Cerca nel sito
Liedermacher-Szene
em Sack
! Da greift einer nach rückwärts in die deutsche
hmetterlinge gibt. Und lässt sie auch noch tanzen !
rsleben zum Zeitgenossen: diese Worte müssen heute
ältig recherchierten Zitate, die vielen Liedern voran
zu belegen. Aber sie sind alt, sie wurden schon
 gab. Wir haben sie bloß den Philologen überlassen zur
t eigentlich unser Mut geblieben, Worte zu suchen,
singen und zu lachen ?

──────

Write out all of the rows above word for word, with the same spelling, punctuation and line breaks.

Cerca nel sito
Liedermacher-Szene
em Sack
! Da greift einer nach rückwärts in die deutsche
hmetterlinge gibt. Und lässt sie auch noch tanzen !
rsleben zum Zeitgenossen: diese Worte müssen heute
ältig recherchierten Zitate, die vielen Liedern voran
zu belegen. Aber sie sind alt, sie wurden schon
 gab. Wir haben sie bloß den Philologen überlassen zur
t eigentlich unser Mut geblieben, Worte zu suchen,
singen und zu lachen ?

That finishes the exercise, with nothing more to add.